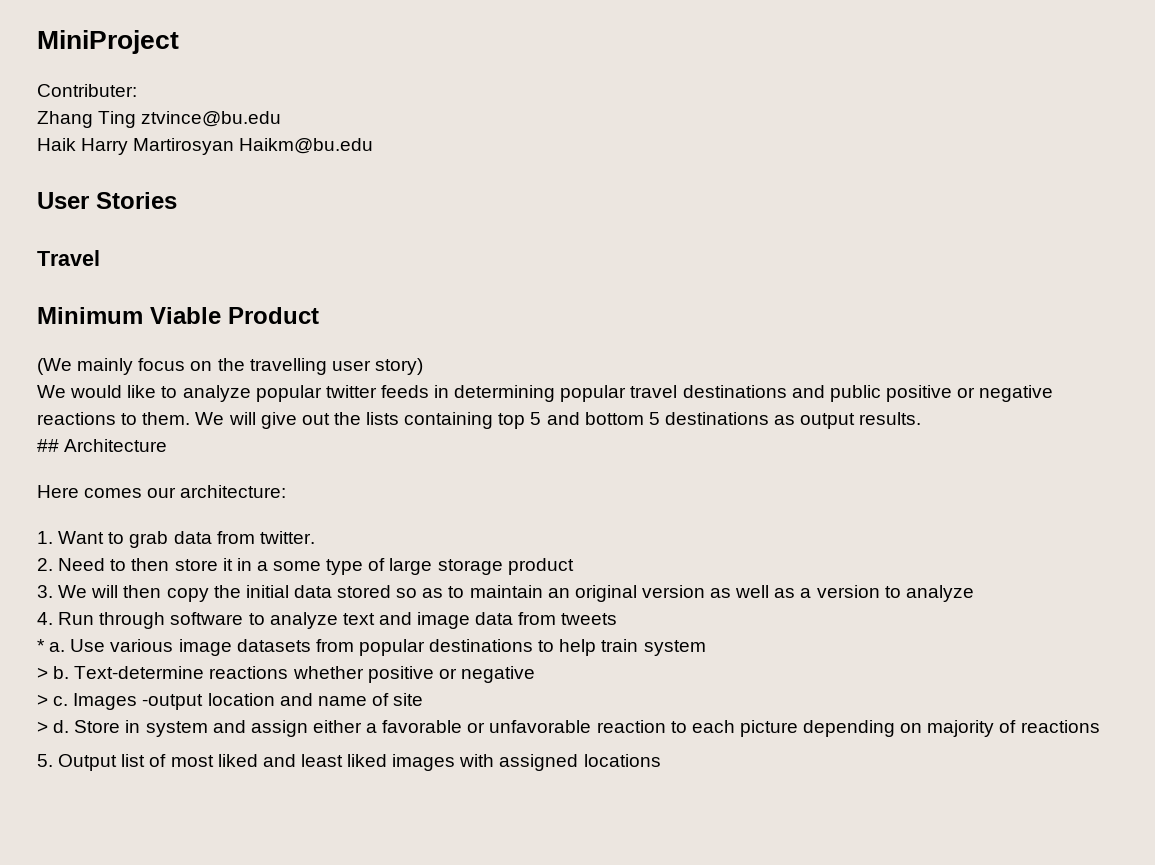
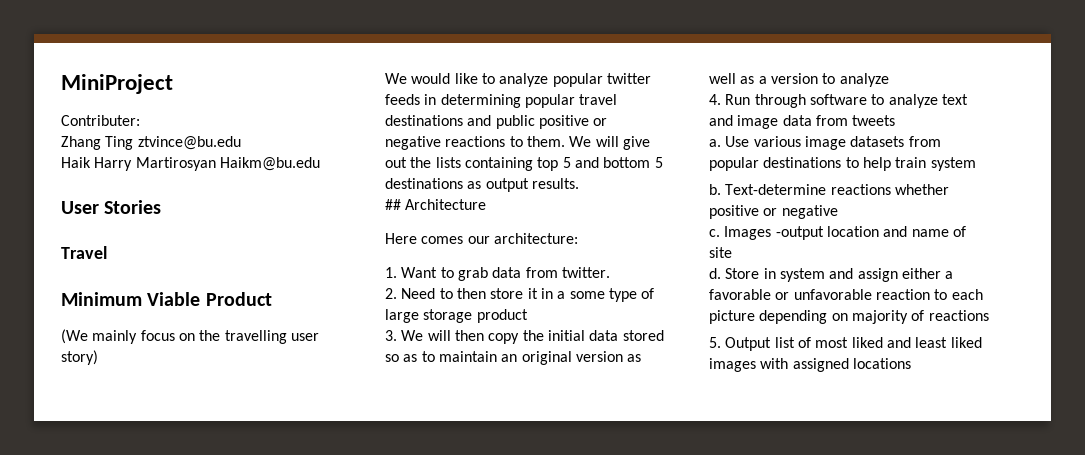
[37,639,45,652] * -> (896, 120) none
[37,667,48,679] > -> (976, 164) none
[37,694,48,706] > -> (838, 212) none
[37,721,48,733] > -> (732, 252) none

--

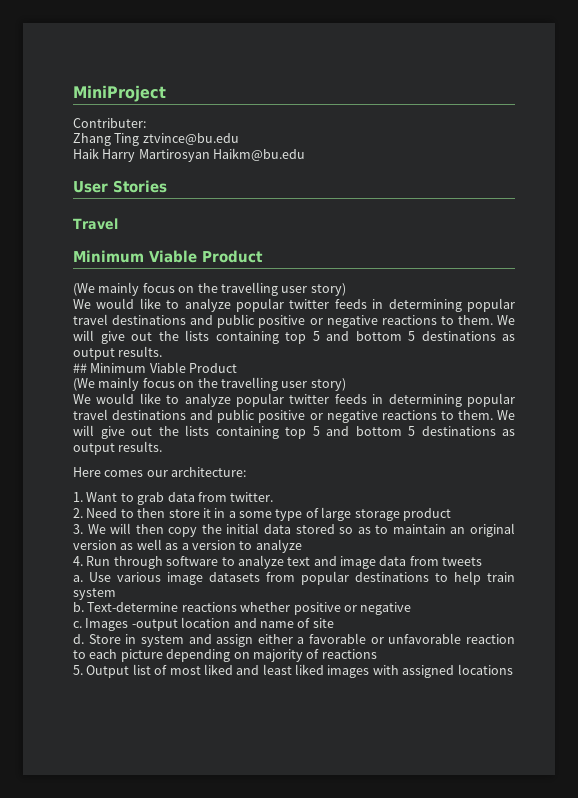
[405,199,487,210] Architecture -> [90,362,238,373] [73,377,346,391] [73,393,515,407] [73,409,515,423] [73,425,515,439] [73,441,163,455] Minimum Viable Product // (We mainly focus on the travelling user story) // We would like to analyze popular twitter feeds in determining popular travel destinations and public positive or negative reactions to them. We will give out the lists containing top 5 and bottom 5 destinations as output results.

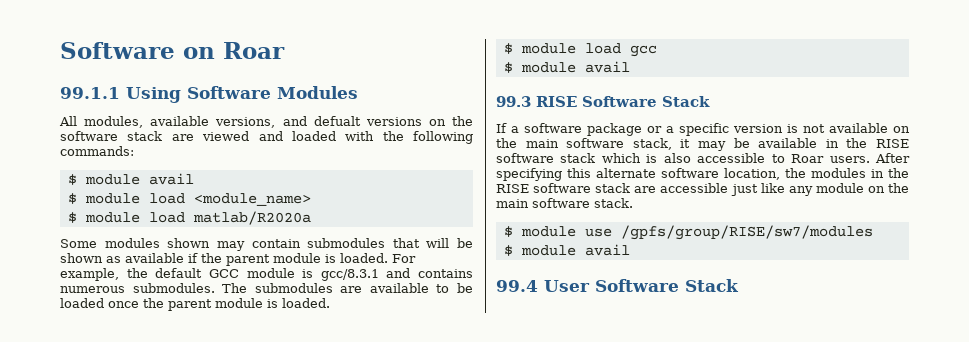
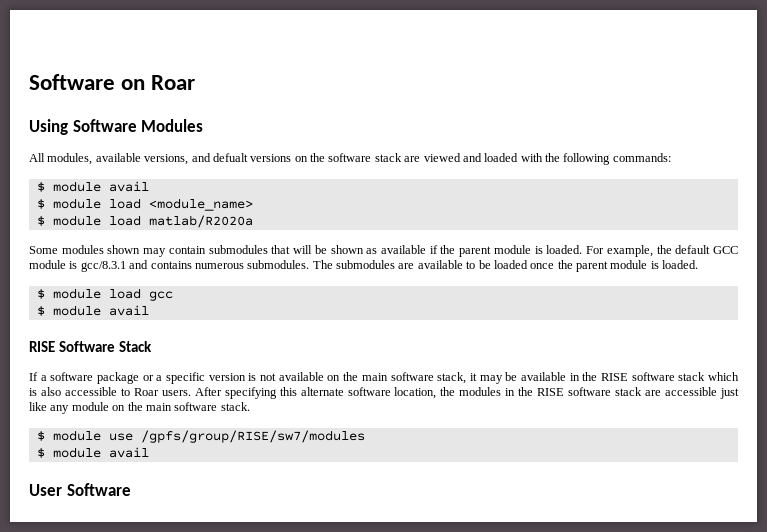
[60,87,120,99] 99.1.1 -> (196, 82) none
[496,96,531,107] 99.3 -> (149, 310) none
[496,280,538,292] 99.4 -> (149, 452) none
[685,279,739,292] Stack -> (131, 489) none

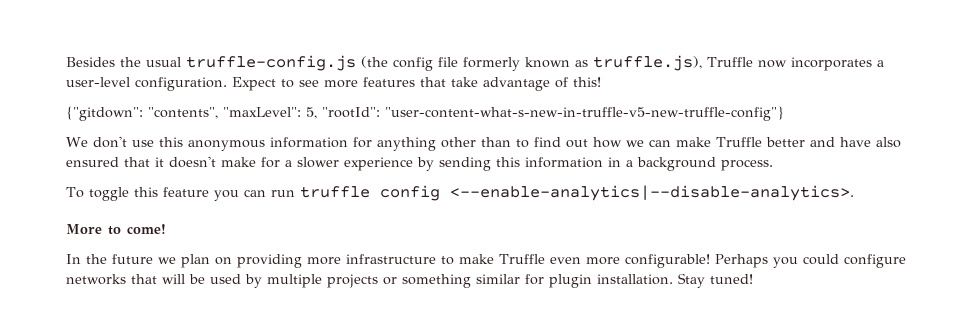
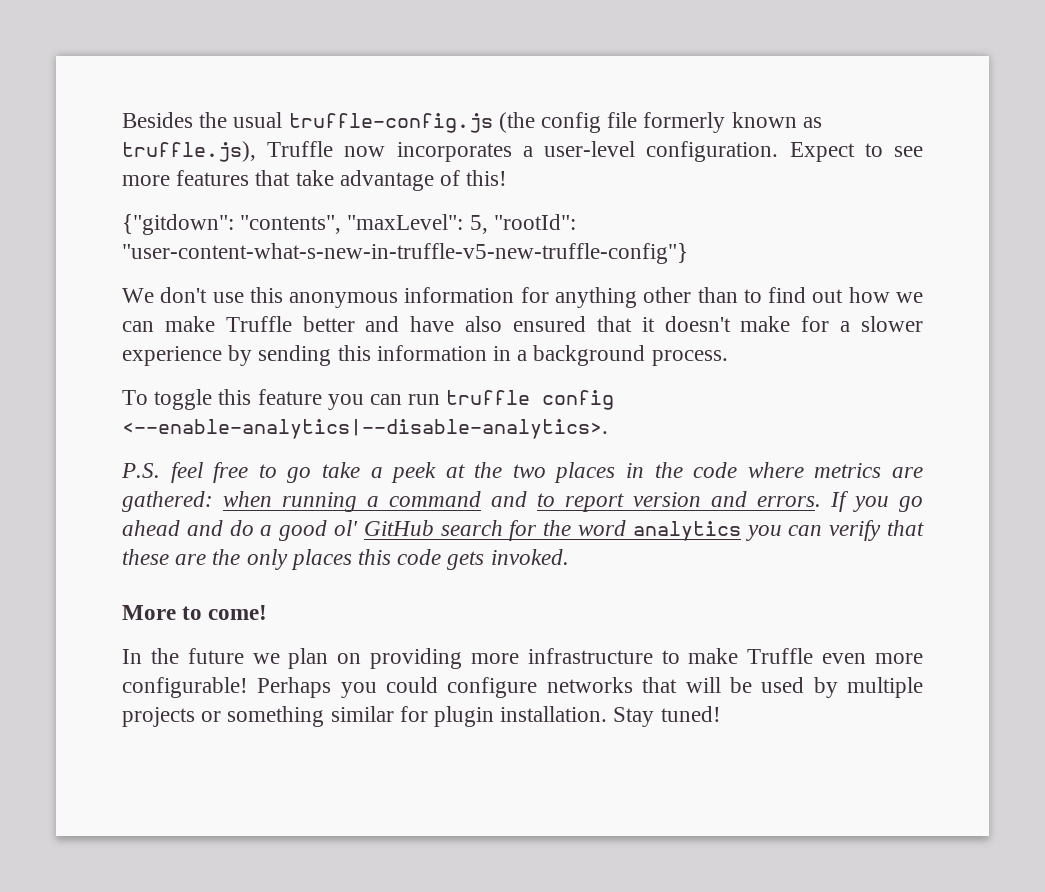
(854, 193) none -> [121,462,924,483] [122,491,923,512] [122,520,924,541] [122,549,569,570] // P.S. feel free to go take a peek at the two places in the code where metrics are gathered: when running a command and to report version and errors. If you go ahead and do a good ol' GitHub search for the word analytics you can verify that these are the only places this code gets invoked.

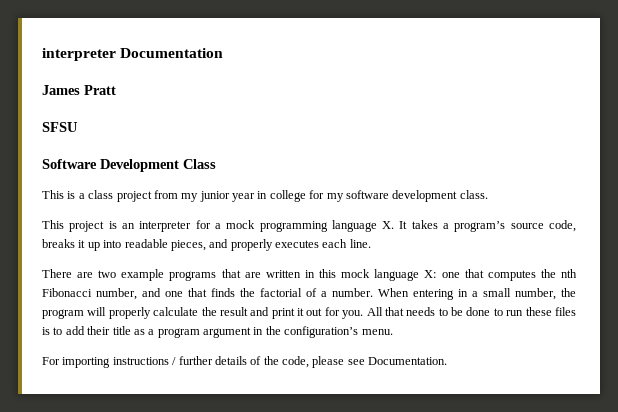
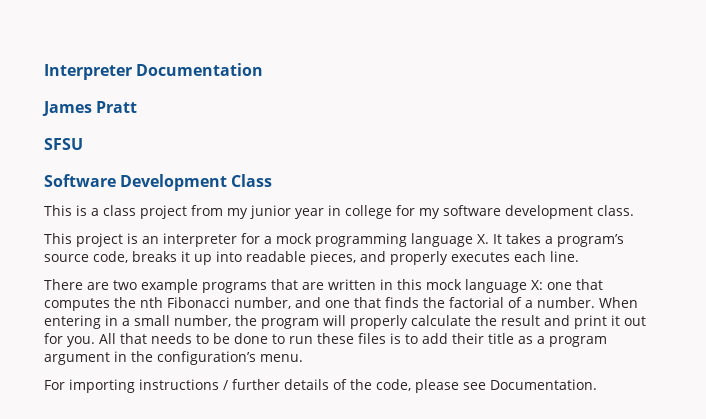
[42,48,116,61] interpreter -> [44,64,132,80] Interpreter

--

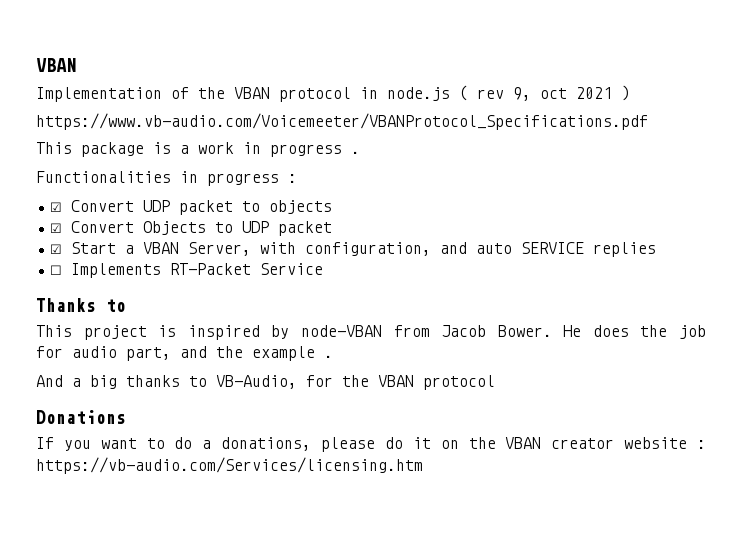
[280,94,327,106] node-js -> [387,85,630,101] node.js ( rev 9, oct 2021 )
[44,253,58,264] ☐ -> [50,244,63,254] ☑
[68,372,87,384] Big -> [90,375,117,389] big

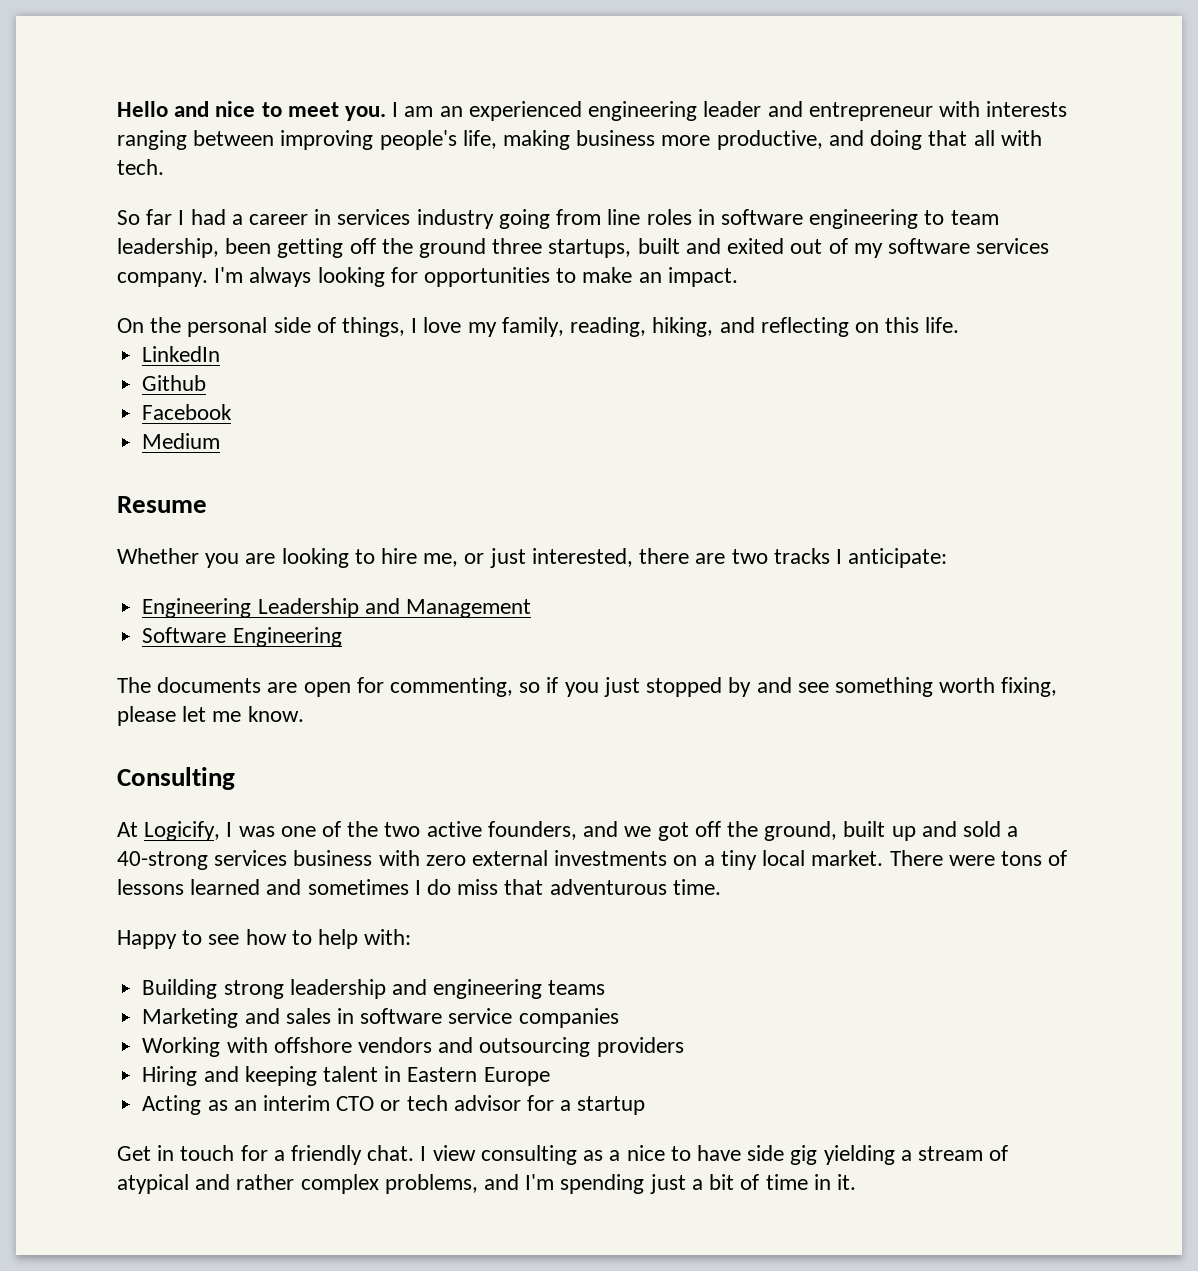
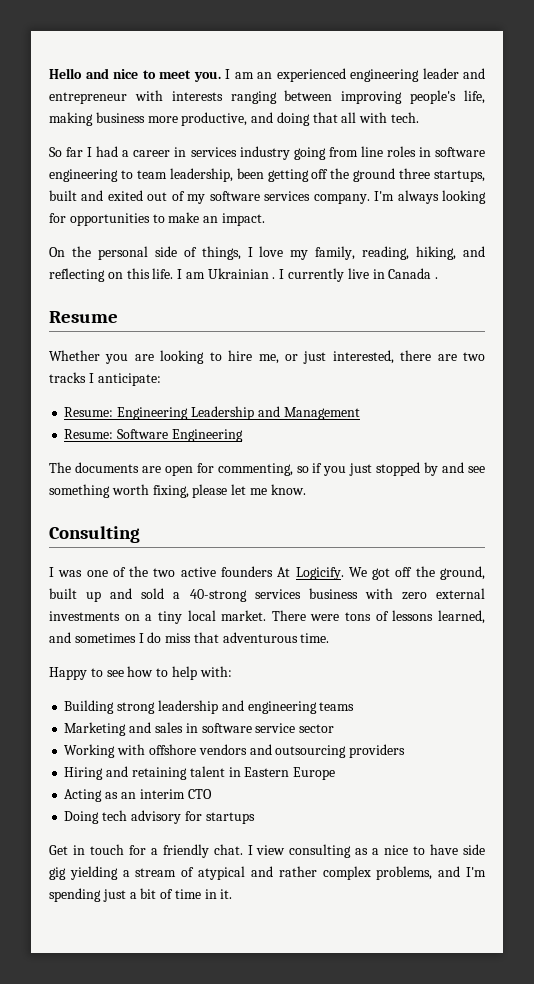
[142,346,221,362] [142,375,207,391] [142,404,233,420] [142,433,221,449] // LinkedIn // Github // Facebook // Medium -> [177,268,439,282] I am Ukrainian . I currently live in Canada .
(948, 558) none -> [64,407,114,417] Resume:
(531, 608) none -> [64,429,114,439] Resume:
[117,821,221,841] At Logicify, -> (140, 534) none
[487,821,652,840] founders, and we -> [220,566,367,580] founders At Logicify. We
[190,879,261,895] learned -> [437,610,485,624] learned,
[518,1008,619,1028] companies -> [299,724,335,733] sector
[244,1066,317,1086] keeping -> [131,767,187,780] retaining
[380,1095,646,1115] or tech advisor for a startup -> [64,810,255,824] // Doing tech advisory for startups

### Work item
Go to the line above holding "[60,87,120,99] 99.1.1 -> (196, 82) none", then copy exactly each line down to and including the one holding "(854, 193) none", leaving pictures out.

### Expected output
[60,87,120,99] 99.1.1 -> (196, 82) none
[496,96,531,107] 99.3 -> (149, 310) none
[496,280,538,292] 99.4 -> (149, 452) none
[685,279,739,292] Stack -> (131, 489) none

(854, 193) none -> [121,462,924,483] [122,491,923,512] [122,520,924,541] [122,549,569,570] // P.S. feel free to go take a peek at the two places in the code where metrics are gathered: when running a command and to report version and errors. If you go ahead and do a good ol' GitHub search for the word analytics you can verify that these are the only places this code gets invoked.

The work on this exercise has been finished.